> **Exercise prompt**
Word for word, reproduce every line of the data.

> **Record extracts**
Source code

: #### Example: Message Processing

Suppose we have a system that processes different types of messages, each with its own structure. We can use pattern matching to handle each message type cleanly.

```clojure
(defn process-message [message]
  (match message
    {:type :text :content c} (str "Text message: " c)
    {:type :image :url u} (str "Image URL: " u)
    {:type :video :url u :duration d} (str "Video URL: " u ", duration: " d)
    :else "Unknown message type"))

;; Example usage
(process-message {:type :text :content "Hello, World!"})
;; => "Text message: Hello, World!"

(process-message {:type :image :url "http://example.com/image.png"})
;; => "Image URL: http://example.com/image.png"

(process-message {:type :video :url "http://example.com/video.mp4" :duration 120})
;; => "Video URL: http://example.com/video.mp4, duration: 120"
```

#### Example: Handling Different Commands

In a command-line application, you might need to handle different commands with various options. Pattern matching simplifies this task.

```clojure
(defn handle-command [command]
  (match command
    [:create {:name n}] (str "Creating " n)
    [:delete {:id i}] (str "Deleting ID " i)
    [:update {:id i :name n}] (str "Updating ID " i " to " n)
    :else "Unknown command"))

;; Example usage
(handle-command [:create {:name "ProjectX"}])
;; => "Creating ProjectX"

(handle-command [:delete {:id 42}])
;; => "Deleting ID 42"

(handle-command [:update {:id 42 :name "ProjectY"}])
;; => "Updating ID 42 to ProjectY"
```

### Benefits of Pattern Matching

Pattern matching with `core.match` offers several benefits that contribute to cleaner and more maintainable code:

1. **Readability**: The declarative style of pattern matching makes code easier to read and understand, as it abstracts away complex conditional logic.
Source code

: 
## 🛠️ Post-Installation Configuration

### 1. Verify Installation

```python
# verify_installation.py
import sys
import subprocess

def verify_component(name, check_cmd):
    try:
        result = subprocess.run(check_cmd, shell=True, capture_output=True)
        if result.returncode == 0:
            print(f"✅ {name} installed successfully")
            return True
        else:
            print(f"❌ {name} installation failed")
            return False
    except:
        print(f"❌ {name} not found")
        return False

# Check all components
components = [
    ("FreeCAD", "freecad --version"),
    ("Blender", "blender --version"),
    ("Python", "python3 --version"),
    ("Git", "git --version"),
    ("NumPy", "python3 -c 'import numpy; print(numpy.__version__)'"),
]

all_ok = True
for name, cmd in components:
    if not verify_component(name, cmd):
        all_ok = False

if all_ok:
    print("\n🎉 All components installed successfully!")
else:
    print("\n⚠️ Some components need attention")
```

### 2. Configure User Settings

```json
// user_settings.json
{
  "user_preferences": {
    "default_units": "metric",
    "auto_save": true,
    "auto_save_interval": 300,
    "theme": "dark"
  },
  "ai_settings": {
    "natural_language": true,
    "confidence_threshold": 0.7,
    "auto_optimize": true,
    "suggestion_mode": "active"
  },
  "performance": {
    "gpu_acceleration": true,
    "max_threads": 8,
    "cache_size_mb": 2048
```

> **Written response**
Source code

: #### Example: Message Processing

Suppose we have a system that processes different types of messages, each with its own structure. We can use pattern matching to handle each message type cleanly.

```clojure
(defn process-message [message]
  (match message
    {:type :text :content c} (str "Text message: " c)
    {:type :image :url u} (str "Image URL: " u)
    {:type :video :url u :duration d} (str "Video URL: " u ", duration: " d)
    :else "Unknown message type"))

;; Example usage
(process-message {:type :text :content "Hello, World!"})
;; => "Text message: Hello, World!"

(process-message {:type :image :url "http://example.com/image.png"})
;; => "Image URL: http://example.com/image.png"

(process-message {:type :video :url "http://example.com/video.mp4" :duration 120})
;; => "Video URL: http://example.com/video.mp4, duration: 120"
```

#### Example: Handling Different Commands

In a command-line application, you might need to handle different commands with various options. Pattern matching simplifies this task.

```clojure
(defn handle-command [command]
  (match command
    [:create {:name n}] (str "Creating " n)
    [:delete {:id i}] (str "Deleting ID " i)
    [:update {:id i :name n}] (str "Updating ID " i " to " n)
    :else "Unknown command"))

;; Example usage
(handle-command [:create {:name "ProjectX"}])
;; => "Creating ProjectX"

(handle-command [:delete {:id 42}])
;; => "Deleting ID 42"

(handle-command [:update {:id 42 :name "ProjectY"}])
;; => "Updating ID 42 to ProjectY"
```

### Benefits of Pattern Matching

Pattern matching with `core.match` offers several benefits that contribute to cleaner and more maintainable code:

1. **Readability**: The declarative style of pattern matching makes code easier to read and understand, as it abstracts away complex conditional logic.
Source code

: 
## 🛠️ Post-Installation Configuration

### 1. Verify Installation

```python
# verify_installation.py
import sys
import subprocess

def verify_component(name, check_cmd):
    try:
        result = subprocess.run(check_cmd, shell=True, capture_output=True)
        if result.returncode == 0:
            print(f"✅ {name} installed successfully")
            return True
        else:
            print(f"❌ {name} installation failed")
            return False
    except:
        print(f"❌ {name} not found")
        return False

# Check all components
components = [
    ("FreeCAD", "freecad --version"),
    ("Blender", "blender --version"),
    ("Python", "python3 --version"),
    ("Git", "git --version"),
    ("NumPy", "python3 -c 'import numpy; print(numpy.__version__)'"),
]

all_ok = True
for name, cmd in components:
    if not verify_component(name, cmd):
        all_ok = False

if all_ok:
    print("\n🎉 All components installed successfully!")
else:
    print("\n⚠️ Some components need attention")
```

### 2. Configure User Settings

```json
// user_settings.json
{
  "user_preferences": {
    "default_units": "metric",
    "auto_save": true,
    "auto_save_interval": 300,
    "theme": "dark"
  },
  "ai_settings": {
    "natural_language": true,
    "confidence_threshold": 0.7,
    "auto_optimize": true,
    "suggestion_mode": "active"
  },
  "performance": {
    "gpu_acceleration": true,
    "max_threads": 8,
    "cache_size_mb": 2048
```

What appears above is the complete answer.